Бумажные маки: Повесть о детстве

стр.

1

У нас не принято говорить с детьми о смерти. Считается, что надо оберегать детскую психику. Как будто с древнейших времен дети не были свидетелями войн и разбоев. Словно детей не уводили в плен, не заставляли непосильно трудиться, и они только играли, пели и радовались...

Мы стоим с семилетней дочкой у гроба моей бабушки и читаем заупокойную молитву. Ребенок без страха смотрит в лицо покойницы, и говорит, вздохнув, когда молитва кончается:

— Хорошо, что мы ее не отдали в больницу. Хорошо, что она умерла дома среди своих добродетелей, она улыбается, видишь?

Дитя имеет в виду — доброжелателей. Дочка знает, как я боялась, что бабушке придется умирать в больнице, где она будет чувствовать себя оставленной теми, кого она любит... Она ведь никогда не лежала в больницах.

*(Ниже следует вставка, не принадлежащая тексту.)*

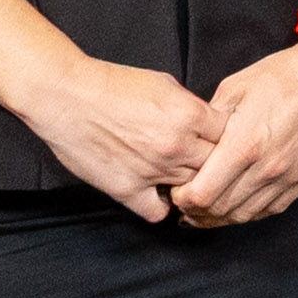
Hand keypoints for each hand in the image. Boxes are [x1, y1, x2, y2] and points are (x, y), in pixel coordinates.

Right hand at [23, 57, 226, 224]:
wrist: (66, 95)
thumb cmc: (113, 85)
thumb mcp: (166, 84)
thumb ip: (192, 108)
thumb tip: (209, 125)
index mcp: (190, 115)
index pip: (231, 138)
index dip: (228, 140)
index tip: (220, 142)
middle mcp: (177, 146)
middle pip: (217, 167)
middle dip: (215, 165)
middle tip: (204, 163)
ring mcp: (152, 170)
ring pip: (192, 190)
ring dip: (189, 185)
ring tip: (180, 176)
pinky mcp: (126, 189)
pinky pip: (158, 213)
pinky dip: (162, 207)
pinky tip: (159, 195)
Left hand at [172, 48, 297, 227]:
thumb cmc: (282, 77)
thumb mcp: (233, 90)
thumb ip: (209, 124)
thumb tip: (190, 146)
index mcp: (244, 144)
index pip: (202, 194)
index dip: (182, 198)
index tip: (176, 190)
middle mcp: (267, 167)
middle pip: (220, 209)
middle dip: (196, 210)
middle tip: (185, 202)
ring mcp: (289, 176)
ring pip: (245, 215)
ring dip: (220, 217)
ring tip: (206, 209)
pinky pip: (271, 210)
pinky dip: (249, 213)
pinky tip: (237, 206)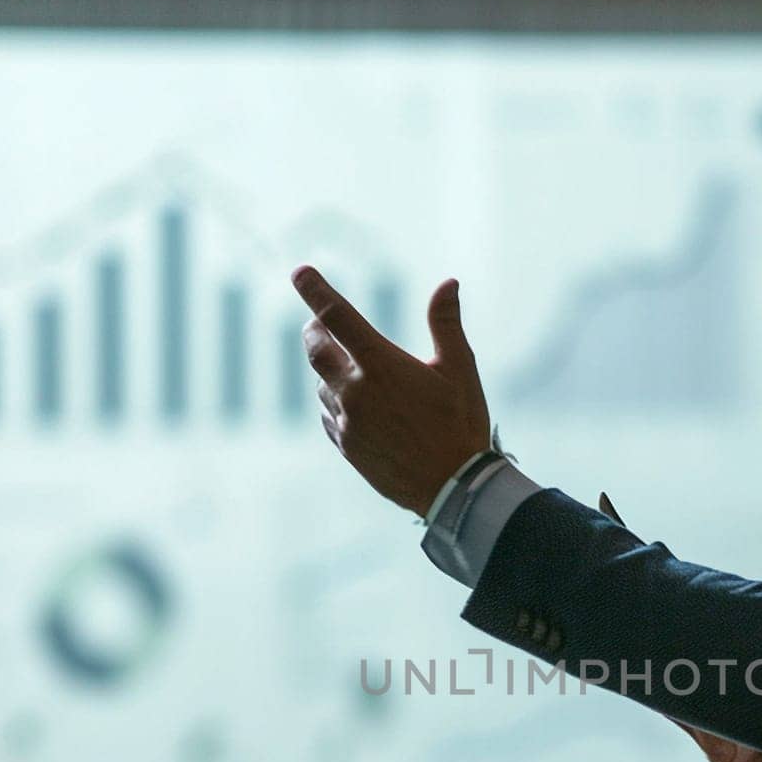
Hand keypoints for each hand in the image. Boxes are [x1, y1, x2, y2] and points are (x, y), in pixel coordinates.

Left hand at [291, 266, 491, 515]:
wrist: (454, 489)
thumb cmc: (461, 425)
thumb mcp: (460, 369)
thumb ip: (446, 323)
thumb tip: (448, 283)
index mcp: (381, 365)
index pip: (337, 315)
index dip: (315, 290)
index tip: (299, 272)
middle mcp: (356, 391)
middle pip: (315, 348)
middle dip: (314, 329)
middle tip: (320, 322)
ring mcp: (347, 422)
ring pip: (322, 385)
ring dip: (330, 371)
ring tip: (352, 370)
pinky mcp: (347, 447)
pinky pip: (329, 416)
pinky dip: (334, 402)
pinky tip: (354, 405)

Я просила Бога: «Господи, когда кончится жизнь моей бабушки Евгении, сделай так, чтобы я сама закрыла ей глаза и чтобы она чувствовала Твою любовь.»

И моя просьба была услышана. Бабушка умирала, глядя на Владимирскую икону Богородицы, перед которой горела лампада. Богородица ответила на ее последний взгляд. Бабушка не смотрела на нас. Она вся собралась в молитве.

Смерть стояла рядом, когда я только появилась на свет. Первую тяжелую операцию — трепанацию черепа из-за запущенного воспаления среднего уха я перенесла, когда мне не было еще года... Потом началось балансирование между жизнью и смертью, растянутое на много лет. Что-то тянуло меня в тьму небытия, что-то или кто-то выталкивал из боли, беспамятства, слабости в пестрый, движущийся, полный радости мир...

Меня некому было беречь в детстве от тяжелых впечатлений, я могла сколько угодно размышлять о смерти и ломала голову над этой загадкой.

Впервые я близко увидела смерть, когда мне было пять лет. Я лежала в больнице в Свердловске. Шла война. Все госпитали и больницы были забиты людьми, поэтому умирающего не увозили в отдельную палату, как прежде, не отгораживали ширмой от живых...

Бывало, что умершая женщина лежала на своей кровати, укрытая с головою, целую ночь в общей палате. И все больные говорили шепотом, ходячие не шаркали тапочками, входили в палату как-то крадучись. Иногда кто-нибудь особенно смелый подходил к мертвой, отгибал простыню на ее лице и смотрел, приговаривая:

— А лицо-то спокойное, тихое, наверное, покойница правильную жизнь прожила...

Другие в страхе отворачивались, жалуясь, что теперь мертвая будет к ним ходить по ночам. Это общее чувство страха и почтения к смерти завораживало меня.

Я думала, страшно ли умереть? Как это — совсем ничего не видеть, не слышать, не чувствовать? А почему тогда глаза у покойников неплотно закрыты, словно они подсматривают сквозь ресницы? И почему при них говорят шепотом? Чтобы не подслушивали?

Почему к ним относятся по-другому, чем к живым? Живых ругают, толкают, грозят, не боятся обидеть, а к покойникам подходят с таким выражением, словно очень их уважают...

Одна старушка рассказала мне шепотом, что душа улетает из тела, как бабочка из спичечной коробки. Душа машет крыльями, уносится вверх и садится на ладонь Бога, если человек был хороший. А душа злодея камнем падает в ад, прямо в черный фартук дьявола, который страшно хохочет и помешивает кочергой в раскаленной печке, куда он бросает злые души, как куски черного угля...

Я воображала Бога, сидящего неподвижно на пышных белых облаках в сонме голубых, желтеньких, пестрых бабочек. Они танцуют над Ним, как над цветущим яблоневым деревом...

Я не пыталась перестать думать о смерти — ребенку еще не свойственна умственная трусость, дети не ищут спасения в уклончивости: кажется, вот-вот разгадаешь тайну. Образованные больные смеялись над старушечьими выдумками о бессмертной душе и говорили, что умереть — это значит просто не быть. И все тут ясно. Но что такое не быть, я никак не могла себе представить и с трепетом слушала рассказы непросвещенных старушек и нянечек о привидениях, о покойниках и приключениях на кладбищах.

Длинными-длинными зимними больничными вечерами в разгар войны в сибирском городе шли эти разговоры, и они мне врезались в память.